## DATA FOR THE TASK
______

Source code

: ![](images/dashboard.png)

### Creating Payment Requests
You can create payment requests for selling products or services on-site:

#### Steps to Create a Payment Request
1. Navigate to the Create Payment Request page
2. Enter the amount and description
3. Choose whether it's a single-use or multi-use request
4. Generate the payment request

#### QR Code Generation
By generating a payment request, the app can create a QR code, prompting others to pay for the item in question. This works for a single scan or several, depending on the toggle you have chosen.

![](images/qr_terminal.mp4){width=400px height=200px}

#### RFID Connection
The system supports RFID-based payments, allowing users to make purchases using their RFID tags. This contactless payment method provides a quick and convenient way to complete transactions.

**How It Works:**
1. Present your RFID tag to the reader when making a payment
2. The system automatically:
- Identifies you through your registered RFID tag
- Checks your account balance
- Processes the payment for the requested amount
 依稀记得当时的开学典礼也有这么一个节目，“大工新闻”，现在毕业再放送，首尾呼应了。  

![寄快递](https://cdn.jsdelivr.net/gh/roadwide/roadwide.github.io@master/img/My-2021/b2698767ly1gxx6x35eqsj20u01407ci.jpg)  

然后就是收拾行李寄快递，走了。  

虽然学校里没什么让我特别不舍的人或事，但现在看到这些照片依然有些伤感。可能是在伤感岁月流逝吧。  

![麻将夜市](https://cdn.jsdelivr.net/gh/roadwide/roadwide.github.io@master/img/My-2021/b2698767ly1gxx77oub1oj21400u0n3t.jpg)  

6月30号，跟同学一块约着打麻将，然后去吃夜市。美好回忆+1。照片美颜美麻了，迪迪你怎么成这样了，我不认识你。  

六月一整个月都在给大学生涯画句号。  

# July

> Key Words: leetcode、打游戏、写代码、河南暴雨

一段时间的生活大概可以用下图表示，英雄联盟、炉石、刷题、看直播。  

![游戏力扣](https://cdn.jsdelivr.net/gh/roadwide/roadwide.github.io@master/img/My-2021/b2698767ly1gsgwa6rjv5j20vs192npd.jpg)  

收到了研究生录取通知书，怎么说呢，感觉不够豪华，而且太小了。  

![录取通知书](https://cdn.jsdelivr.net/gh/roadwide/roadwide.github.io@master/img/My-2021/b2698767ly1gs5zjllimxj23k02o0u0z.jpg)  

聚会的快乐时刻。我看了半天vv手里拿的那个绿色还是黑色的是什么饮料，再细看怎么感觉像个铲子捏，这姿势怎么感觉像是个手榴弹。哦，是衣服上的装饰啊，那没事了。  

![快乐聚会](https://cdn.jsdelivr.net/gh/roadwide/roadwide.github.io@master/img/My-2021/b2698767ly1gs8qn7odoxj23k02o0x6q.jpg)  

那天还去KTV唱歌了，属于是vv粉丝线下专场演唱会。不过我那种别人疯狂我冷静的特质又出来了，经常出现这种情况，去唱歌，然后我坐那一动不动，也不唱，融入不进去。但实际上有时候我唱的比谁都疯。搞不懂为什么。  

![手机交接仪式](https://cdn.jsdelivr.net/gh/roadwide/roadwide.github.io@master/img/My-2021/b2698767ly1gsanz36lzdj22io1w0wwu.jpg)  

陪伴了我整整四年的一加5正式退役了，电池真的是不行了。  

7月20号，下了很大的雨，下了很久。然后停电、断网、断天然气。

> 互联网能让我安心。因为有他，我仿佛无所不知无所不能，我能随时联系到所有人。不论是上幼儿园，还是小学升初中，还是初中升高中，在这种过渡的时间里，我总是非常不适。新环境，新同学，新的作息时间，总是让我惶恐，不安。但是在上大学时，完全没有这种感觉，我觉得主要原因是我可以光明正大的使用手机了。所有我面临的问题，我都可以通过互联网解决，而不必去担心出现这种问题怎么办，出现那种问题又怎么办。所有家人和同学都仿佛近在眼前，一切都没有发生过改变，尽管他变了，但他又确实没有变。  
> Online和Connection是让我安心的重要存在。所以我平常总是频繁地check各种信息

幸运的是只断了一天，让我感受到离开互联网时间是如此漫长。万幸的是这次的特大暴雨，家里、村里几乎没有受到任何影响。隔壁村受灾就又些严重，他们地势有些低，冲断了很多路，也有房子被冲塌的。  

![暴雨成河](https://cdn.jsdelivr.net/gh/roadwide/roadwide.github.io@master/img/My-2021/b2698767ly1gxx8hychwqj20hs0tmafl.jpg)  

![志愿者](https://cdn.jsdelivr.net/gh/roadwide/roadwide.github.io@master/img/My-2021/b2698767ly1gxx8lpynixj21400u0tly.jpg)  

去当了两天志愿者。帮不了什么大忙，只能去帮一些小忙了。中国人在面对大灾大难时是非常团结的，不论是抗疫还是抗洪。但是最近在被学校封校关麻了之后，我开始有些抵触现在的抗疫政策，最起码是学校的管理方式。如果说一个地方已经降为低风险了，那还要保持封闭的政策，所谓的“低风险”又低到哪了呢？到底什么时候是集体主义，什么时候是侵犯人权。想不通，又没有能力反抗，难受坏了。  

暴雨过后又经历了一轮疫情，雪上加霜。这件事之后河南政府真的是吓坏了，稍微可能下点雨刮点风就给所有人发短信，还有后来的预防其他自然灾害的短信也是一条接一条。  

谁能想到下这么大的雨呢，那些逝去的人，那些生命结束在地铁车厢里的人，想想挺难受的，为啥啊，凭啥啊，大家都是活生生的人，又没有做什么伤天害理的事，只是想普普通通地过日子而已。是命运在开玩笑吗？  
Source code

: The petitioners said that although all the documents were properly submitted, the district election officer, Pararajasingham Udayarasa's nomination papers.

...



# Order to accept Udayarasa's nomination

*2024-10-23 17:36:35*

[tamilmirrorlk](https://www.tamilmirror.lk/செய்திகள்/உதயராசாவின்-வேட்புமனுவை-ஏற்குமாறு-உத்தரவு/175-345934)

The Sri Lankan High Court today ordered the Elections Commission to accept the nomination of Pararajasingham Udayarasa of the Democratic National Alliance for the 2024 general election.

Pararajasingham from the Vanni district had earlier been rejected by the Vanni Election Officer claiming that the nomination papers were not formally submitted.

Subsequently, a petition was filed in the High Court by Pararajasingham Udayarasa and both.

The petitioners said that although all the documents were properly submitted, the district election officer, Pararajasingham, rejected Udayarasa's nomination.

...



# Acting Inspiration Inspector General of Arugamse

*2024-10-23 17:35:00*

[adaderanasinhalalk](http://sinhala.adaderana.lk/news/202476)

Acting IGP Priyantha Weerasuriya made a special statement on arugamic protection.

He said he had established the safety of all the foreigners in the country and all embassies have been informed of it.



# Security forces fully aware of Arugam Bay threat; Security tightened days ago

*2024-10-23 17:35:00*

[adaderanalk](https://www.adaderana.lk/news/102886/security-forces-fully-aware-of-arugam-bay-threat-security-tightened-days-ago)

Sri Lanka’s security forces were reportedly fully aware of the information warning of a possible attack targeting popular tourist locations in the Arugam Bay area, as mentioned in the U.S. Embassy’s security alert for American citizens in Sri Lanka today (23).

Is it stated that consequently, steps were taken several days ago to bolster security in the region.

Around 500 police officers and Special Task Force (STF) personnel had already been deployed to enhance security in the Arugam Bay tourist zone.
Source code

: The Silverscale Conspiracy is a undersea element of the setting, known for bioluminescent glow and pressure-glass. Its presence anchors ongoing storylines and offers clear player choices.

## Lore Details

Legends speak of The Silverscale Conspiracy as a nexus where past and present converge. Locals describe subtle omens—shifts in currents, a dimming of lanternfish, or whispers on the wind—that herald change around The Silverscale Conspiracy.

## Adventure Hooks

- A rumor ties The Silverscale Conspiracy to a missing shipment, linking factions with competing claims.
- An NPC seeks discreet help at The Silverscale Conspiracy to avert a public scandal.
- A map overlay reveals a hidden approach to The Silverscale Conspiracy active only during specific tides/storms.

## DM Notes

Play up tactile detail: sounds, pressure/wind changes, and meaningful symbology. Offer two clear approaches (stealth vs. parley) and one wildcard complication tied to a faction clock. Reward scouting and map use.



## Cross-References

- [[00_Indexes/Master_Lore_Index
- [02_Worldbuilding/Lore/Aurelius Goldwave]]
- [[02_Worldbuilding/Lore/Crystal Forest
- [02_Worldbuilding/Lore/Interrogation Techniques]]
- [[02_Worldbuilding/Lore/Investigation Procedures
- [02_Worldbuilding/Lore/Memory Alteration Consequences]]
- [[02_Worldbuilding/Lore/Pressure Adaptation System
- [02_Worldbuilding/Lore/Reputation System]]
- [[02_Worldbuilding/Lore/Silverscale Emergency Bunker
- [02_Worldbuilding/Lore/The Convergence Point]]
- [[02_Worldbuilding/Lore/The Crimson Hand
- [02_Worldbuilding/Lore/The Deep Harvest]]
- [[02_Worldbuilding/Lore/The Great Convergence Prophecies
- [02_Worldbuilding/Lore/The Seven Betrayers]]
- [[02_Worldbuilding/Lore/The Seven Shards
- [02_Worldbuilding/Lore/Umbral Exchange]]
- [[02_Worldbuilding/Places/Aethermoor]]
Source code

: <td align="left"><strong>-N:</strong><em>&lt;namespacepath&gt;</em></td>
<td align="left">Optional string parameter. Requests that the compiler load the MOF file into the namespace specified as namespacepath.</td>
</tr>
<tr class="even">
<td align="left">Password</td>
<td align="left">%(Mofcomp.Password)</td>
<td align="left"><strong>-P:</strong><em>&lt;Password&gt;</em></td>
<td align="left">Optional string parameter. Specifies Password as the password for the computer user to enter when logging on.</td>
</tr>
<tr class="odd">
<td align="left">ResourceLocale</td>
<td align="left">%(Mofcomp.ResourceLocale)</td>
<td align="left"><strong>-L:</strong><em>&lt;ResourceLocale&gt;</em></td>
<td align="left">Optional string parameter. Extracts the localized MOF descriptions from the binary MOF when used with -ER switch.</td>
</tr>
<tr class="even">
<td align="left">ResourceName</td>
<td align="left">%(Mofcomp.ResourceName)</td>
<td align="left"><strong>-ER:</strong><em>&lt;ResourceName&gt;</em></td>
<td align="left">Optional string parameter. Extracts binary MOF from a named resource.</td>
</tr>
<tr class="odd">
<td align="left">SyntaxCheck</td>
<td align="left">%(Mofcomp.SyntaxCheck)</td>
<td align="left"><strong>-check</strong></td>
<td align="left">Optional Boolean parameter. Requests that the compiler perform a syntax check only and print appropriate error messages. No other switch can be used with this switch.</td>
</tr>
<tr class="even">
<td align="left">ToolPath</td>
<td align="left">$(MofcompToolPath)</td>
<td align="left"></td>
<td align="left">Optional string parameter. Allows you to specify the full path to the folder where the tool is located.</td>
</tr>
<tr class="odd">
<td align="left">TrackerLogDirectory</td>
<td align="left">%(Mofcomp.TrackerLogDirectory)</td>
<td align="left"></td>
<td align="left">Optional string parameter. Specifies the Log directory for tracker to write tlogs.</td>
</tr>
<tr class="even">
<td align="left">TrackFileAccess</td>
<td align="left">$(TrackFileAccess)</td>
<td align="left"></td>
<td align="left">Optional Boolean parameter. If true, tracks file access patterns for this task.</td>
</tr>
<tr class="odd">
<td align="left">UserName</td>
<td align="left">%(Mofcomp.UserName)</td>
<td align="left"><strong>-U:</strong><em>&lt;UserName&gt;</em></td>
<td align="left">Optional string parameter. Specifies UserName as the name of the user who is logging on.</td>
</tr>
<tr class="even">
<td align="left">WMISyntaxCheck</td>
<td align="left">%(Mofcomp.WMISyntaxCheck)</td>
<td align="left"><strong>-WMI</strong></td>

______

Reproduce the records above exactly, from the first line through the line containing "#### RFID Connection", and output nothing else.

Source code

: ![](images/dashboard.png)

### Creating Payment Requests
You can create payment requests for selling products or services on-site:

#### Steps to Create a Payment Request
1. Navigate to the Create Payment Request page
2. Enter the amount and description
3. Choose whether it's a single-use or multi-use request
4. Generate the payment request

#### QR Code Generation
By generating a payment request, the app can create a QR code, prompting others to pay for the item in question. This works for a single scan or several, depending on the toggle you have chosen.

![](images/qr_terminal.mp4){width=400px height=200px}

#### RFID Connection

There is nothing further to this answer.